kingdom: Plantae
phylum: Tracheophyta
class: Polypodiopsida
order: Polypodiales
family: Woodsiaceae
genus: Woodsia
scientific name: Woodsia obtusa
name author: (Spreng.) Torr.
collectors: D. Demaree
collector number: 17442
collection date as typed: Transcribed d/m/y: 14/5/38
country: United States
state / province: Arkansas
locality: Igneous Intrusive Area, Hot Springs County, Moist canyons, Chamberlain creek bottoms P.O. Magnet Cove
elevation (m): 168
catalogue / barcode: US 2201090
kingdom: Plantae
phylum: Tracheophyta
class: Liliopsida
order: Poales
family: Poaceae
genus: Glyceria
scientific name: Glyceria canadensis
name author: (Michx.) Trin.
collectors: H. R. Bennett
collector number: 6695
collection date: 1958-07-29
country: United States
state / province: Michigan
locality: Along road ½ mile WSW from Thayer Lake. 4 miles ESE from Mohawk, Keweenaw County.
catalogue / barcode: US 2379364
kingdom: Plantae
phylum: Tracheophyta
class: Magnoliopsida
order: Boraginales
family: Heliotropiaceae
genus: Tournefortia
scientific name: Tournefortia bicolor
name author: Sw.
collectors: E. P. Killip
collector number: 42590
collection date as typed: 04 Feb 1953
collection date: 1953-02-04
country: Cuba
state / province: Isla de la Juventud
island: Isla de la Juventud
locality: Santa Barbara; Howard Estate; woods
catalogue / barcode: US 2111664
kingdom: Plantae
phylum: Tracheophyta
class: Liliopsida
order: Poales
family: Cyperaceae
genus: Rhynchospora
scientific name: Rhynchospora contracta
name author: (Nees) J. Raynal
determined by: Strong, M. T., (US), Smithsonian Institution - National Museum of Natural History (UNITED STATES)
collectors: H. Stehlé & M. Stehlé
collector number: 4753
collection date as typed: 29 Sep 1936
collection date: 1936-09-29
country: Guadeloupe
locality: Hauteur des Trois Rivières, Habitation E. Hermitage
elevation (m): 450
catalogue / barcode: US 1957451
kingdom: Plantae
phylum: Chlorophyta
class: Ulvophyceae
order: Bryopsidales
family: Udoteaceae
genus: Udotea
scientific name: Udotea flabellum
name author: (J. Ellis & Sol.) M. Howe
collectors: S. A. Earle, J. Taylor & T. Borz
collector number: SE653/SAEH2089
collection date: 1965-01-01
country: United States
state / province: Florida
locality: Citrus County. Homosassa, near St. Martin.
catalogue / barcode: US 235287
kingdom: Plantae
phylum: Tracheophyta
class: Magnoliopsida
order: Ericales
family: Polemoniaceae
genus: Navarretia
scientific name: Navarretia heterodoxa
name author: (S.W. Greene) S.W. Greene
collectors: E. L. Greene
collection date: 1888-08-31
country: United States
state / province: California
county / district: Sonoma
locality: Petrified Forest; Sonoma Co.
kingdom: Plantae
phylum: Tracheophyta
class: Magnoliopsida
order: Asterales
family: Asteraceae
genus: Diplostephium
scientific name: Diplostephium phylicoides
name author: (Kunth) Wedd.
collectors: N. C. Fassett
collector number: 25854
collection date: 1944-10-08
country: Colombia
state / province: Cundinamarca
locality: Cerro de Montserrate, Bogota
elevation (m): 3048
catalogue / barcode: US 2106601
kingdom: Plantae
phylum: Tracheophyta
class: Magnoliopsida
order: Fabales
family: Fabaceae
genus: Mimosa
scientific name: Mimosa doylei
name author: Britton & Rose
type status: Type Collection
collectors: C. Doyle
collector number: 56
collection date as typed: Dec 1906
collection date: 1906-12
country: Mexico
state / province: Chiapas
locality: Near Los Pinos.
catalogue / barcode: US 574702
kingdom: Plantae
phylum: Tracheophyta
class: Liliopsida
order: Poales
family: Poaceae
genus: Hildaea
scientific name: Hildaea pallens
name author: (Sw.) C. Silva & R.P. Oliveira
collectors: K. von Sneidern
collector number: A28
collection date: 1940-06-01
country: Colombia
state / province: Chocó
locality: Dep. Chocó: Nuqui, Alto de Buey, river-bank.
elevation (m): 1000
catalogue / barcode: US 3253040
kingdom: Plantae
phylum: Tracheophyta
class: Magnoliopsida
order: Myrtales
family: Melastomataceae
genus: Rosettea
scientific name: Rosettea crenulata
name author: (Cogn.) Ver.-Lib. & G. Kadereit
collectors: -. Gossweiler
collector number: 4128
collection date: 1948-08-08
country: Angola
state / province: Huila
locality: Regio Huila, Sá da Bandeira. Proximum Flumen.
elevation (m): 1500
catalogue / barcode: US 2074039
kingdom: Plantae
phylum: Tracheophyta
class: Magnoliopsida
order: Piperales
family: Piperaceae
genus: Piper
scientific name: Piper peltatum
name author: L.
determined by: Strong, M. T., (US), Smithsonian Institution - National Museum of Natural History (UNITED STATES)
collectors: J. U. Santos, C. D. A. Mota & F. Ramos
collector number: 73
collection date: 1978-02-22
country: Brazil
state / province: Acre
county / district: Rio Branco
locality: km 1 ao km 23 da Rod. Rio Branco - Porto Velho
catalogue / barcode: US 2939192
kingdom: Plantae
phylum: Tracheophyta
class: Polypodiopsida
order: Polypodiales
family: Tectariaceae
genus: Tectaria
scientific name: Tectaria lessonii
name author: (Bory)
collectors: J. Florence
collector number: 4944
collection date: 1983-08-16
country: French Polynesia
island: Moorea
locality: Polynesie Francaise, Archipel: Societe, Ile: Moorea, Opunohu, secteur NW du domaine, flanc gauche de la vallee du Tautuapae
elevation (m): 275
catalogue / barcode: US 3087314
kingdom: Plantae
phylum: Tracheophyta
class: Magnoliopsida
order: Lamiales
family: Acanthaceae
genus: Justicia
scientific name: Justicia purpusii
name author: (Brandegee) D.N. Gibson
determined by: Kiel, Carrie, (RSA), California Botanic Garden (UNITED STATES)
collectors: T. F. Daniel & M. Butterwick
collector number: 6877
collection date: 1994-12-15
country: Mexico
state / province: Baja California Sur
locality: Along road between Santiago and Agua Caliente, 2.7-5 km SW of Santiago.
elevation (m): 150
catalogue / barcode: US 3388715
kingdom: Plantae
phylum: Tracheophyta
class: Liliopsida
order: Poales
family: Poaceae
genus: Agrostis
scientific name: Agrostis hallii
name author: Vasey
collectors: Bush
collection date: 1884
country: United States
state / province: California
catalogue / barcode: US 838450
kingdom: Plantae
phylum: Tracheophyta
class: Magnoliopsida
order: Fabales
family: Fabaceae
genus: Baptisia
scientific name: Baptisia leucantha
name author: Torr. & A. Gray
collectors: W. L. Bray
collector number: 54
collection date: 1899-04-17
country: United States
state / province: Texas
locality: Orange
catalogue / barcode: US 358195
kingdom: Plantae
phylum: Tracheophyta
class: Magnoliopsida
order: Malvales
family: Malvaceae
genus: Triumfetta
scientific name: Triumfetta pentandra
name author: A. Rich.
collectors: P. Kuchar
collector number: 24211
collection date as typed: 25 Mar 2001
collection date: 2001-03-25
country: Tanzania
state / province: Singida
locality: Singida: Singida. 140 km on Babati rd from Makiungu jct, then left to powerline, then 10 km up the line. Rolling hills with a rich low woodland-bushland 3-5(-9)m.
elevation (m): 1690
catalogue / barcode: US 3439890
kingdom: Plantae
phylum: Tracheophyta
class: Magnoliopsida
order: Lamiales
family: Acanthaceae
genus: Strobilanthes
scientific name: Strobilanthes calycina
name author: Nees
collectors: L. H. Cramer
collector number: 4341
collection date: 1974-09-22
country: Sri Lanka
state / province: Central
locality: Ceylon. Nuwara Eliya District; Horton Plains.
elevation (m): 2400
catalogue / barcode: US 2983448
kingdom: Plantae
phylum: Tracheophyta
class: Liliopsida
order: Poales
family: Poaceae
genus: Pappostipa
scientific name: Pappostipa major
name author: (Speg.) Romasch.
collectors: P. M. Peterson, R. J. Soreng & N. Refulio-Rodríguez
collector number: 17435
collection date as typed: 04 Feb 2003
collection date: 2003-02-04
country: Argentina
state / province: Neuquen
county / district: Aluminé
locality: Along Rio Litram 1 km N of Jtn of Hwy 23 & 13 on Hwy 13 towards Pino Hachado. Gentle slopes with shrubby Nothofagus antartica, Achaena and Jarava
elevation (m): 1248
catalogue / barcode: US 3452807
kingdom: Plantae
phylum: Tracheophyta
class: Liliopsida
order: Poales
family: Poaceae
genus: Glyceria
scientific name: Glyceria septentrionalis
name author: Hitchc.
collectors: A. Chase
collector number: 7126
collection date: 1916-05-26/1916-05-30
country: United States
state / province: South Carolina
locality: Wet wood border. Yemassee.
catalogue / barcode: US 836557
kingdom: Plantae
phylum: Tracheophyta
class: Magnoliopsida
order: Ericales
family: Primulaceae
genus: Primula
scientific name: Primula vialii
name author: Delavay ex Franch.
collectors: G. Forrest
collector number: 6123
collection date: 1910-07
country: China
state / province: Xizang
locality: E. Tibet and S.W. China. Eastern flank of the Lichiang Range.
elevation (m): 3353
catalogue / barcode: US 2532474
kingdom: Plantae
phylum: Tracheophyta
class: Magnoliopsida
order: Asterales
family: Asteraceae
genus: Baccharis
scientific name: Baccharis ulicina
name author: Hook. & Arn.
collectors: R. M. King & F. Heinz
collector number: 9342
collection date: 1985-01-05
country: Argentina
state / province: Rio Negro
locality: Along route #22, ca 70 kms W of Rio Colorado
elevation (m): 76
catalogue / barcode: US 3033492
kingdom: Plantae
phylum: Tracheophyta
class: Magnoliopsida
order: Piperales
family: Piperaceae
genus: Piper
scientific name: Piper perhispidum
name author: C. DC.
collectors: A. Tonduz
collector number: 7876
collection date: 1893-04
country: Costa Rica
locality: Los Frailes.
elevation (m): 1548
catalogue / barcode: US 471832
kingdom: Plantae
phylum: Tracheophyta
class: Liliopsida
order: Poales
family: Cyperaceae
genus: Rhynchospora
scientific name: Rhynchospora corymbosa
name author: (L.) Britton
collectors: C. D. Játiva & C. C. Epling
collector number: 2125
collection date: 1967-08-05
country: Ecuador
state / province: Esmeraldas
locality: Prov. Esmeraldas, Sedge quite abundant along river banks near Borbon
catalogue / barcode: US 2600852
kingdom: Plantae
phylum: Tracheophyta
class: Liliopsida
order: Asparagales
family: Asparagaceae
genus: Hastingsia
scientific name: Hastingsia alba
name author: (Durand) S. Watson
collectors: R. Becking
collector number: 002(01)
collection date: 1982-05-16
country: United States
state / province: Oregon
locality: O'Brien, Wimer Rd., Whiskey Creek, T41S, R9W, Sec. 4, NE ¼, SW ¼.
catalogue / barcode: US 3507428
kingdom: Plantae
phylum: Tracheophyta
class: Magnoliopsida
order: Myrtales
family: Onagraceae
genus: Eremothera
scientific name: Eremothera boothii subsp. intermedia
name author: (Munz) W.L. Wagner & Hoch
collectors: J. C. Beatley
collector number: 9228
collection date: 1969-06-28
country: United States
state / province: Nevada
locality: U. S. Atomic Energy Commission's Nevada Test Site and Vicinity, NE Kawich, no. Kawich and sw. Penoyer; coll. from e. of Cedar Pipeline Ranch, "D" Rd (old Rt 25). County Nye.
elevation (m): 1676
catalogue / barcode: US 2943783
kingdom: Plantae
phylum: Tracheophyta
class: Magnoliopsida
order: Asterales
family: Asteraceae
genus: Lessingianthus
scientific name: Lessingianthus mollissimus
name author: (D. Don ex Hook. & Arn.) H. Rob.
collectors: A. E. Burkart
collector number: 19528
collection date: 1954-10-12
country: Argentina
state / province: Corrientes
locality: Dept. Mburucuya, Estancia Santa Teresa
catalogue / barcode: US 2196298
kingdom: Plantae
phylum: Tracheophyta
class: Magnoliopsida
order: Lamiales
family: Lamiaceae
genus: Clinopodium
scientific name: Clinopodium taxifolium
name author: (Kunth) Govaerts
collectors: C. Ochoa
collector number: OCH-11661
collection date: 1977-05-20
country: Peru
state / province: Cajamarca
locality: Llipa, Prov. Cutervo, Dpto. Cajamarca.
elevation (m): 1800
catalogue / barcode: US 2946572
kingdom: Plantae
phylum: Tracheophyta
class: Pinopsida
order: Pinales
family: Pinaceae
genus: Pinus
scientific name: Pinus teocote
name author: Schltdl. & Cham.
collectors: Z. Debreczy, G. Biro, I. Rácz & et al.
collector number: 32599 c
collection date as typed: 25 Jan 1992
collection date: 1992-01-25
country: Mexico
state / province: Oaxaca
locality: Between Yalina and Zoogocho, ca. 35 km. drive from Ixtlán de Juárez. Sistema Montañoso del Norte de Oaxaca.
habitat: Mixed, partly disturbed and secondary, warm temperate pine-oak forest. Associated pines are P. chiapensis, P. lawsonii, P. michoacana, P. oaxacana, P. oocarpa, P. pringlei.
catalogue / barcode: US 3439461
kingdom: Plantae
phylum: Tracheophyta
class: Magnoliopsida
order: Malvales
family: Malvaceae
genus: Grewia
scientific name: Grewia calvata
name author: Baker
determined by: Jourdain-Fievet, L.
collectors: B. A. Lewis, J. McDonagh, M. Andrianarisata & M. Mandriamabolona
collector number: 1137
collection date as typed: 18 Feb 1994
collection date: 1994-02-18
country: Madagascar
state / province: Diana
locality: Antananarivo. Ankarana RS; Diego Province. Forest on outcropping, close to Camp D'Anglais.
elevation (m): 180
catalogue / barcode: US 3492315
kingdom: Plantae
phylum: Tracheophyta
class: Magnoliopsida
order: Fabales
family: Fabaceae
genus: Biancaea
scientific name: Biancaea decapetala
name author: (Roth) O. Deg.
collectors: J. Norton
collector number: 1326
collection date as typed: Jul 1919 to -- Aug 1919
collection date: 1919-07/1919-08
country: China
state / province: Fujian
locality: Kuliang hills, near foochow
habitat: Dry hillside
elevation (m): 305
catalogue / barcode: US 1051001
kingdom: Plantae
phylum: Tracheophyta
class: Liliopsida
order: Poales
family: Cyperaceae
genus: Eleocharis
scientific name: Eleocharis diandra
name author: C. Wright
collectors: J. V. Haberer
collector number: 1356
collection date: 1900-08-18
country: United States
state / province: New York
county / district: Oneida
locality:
------------------------------
> _Work required_
Beginning with the line that contains "state / province: Florida" and stopping after the line that contains "collector number: A28", rewrite those lines of the records as a JSON list of strings, one string per line, with any blank lines left out.

> _Written response_
[
  "state / province: Florida",
  "locality: Citrus County. Homosassa, near St. Martin.",
  "catalogue / barcode: US 235287",
  "kingdom: Plantae",
  "phylum: Tracheophyta",
  "class: Magnoliopsida",
  "order: Ericales",
  "family: Polemoniaceae",
  "genus: Navarretia",
  "scientific name: Navarretia heterodoxa",
  "name author: (S.W. Greene) S.W. Greene",
  "collectors: E. L. Greene",
  "collection date: 1888-08-31",
  "country: United States",
  "state / province: California",
  "county / district: Sonoma",
  "locality: Petrified Forest; Sonoma Co.",
  "kingdom: Plantae",
  "phylum: Tracheophyta",
  "class: Magnoliopsida",
  "order: Asterales",
  "family: Asteraceae",
  "genus: Diplostephium",
  "scientific name: Diplostephium phylicoides",
  "name author: (Kunth) Wedd.",
  "collectors: N. C. Fassett",
  "collector number: 25854",
  "collection date: 1944-10-08",
  "country: Colombia",
  "state / province: Cundinamarca",
  "locality: Cerro de Montserrate, Bogota",
  "elevation (m): 3048",
  "catalogue / barcode: US 2106601",
  "kingdom: Plantae",
  "phylum: Tracheophyta",
  "class: Magnoliopsida",
  "order: Fabales",
  "family: Fabaceae",
  "genus: Mimosa",
  "scientific name: Mimosa doylei",
  "name author: Britton & Rose",
  "type status: Type Collection",
  "collectors: C. Doyle",
  "collector number: 56",
  "collection date as typed: Dec 1906",
  "collection date: 1906-12",
  "country: Mexico",
  "state / province: Chiapas",
  "locality: Near Los Pinos.",
  "catalogue / barcode: US 574702",
  "kingdom: Plantae",
  "phylum: Tracheophyta",
  "class: Liliopsida",
  "order: Poales",
  "family: Poaceae",
  "genus: Hildaea",
  "scientific name: Hildaea pallens",
  "name author: (Sw.) C. Silva & R.P. Oliveira",
  "collectors: K. von Sneidern",
  "collector number: A28"
]